-- Records for this task follows --

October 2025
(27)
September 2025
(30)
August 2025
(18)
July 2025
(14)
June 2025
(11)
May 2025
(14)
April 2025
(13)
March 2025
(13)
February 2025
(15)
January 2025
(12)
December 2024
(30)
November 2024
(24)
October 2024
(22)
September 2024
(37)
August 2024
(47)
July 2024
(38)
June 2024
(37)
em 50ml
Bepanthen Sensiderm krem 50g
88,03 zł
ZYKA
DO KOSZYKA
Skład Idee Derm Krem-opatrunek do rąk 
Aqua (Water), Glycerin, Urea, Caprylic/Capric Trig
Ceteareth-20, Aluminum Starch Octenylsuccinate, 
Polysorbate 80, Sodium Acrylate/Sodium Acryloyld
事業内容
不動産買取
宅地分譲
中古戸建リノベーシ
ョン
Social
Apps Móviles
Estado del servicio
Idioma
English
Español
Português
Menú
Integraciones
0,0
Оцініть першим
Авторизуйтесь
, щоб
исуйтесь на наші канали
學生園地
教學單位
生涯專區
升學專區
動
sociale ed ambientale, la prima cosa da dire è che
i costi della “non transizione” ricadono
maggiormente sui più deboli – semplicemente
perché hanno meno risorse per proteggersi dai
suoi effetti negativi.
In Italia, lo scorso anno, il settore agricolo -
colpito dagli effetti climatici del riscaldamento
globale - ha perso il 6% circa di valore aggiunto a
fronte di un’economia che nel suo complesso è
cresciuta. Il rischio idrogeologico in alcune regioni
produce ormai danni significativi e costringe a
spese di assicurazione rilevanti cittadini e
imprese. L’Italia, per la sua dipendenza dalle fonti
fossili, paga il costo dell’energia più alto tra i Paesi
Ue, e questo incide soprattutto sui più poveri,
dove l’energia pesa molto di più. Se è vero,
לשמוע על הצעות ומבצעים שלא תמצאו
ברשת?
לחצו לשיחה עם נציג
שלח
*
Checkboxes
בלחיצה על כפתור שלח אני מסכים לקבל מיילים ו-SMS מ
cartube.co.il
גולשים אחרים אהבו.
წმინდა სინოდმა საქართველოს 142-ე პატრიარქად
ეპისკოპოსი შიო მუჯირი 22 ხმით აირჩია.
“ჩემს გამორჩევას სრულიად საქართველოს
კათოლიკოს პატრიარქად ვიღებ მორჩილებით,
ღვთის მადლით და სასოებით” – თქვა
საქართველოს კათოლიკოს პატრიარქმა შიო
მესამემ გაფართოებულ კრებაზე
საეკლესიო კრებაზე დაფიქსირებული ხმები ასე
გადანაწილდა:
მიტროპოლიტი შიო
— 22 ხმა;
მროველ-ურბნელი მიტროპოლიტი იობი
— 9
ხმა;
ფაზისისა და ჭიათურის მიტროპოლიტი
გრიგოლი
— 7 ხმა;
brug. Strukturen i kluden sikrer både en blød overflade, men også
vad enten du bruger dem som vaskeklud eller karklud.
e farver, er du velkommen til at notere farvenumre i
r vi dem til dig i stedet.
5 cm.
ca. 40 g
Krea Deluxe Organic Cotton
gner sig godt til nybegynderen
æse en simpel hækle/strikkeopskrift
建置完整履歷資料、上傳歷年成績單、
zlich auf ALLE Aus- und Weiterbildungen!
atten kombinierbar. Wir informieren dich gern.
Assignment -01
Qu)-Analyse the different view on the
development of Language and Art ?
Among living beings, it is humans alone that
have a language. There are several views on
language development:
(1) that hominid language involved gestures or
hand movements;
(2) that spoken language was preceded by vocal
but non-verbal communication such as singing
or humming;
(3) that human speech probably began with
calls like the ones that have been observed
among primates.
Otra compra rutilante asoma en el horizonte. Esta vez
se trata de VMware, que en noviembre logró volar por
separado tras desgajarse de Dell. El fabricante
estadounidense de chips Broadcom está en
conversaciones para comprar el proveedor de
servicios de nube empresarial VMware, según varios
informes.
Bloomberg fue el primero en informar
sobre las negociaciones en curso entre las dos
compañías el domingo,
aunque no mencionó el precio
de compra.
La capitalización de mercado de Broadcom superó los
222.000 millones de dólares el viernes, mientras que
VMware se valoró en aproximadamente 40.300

-- Records for this task concluded --

Work instructions
Report how many lines in the material contain "საქართველოს". Write the number and stop.

Response to this exercise
3